One might, for example, contend that the MFN-DRP context, being focused on ratione voluntatis and consent, is more inherently subjective than the contexts in which the principle has been applied in other international courts and tribunals. Yet ICJ practice (including in the Rights of US Nationals in Morocco judgment and controversial opinions of the 1966 South West Africa majority) invokes the principle precisely in the context of consent to jurisdiction without understanding it in such a subjective manner and marginalises any attempts, such as Judge de Castro’s Aegean Sea dissenting opinion, to use the principle more subjectively in this context.
One might also follow the key paragraphs of the ICS and Daimler awards on the principle of contemporaneity and argue that bilateral treaties specifically require a more subjective approach to treaty interpretation. After all, it is clear that the policy basis for the VCLT’s selection of the objective approach for the interpretation of treaties at least partially resides in the fact that many parties to large multilateral treaties will not have access to the records of those who drafted them, meaning that a subjective approach would create an asymmetry predominantly in favour of older, developed States. However, just like newly established States who “inherit” treaties from colonial powers, investors who bring claims under BITs are unlikely to have access to the material venerated by subjective interpretation. The non-State-vs-State nature of investment arbitration means that a subjective approach to treaty interpretation only enhances the asymmetry between the parties, cautioning against the use of anything other than an inherently more even-handed objective approach. There may be policy reasons for interpreting bilateral investment treaties more statically, but not for interpreting them more subjectively.
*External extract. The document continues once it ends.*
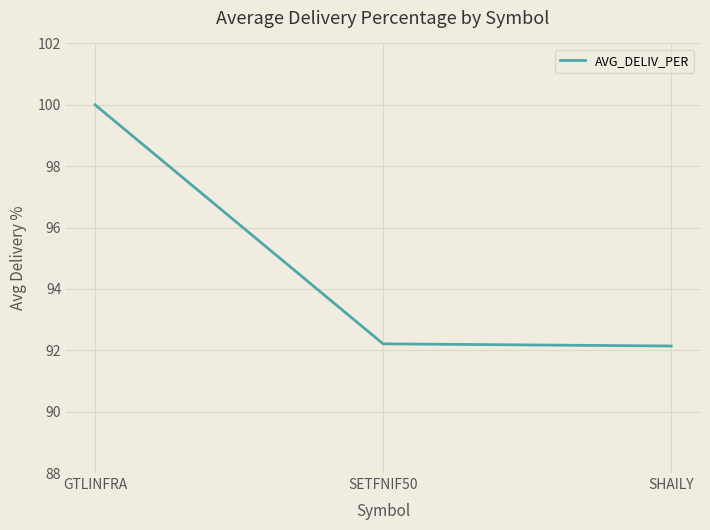

Is it true that the value at GTLINFRA is 100.0?

True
If we really must speculate as to the source of this divergence, it seems safer to suggest that investment arbitration’s understanding of the principle of contemporaneity as authorising a subjective approach to treaty interpretation is in fact a consequence of another of its special features: the involvement of international commercial arbitration practitioners. While all forms of the game of public international law dispute resolution are now played by lawyers, it is only investment disputes that are predominantly argued by practitioners equally or more accustomed to applying domestic laws to the interpretation of contracts, many of which favour a subjective approach. In this light, it is perhaps unsurprising that, in investment arbitration, subjective interpretation has, in the shape of a refashioned principle of contemporaneity, found itself back within the VCLT’s quite porous walls around treaty interpretation.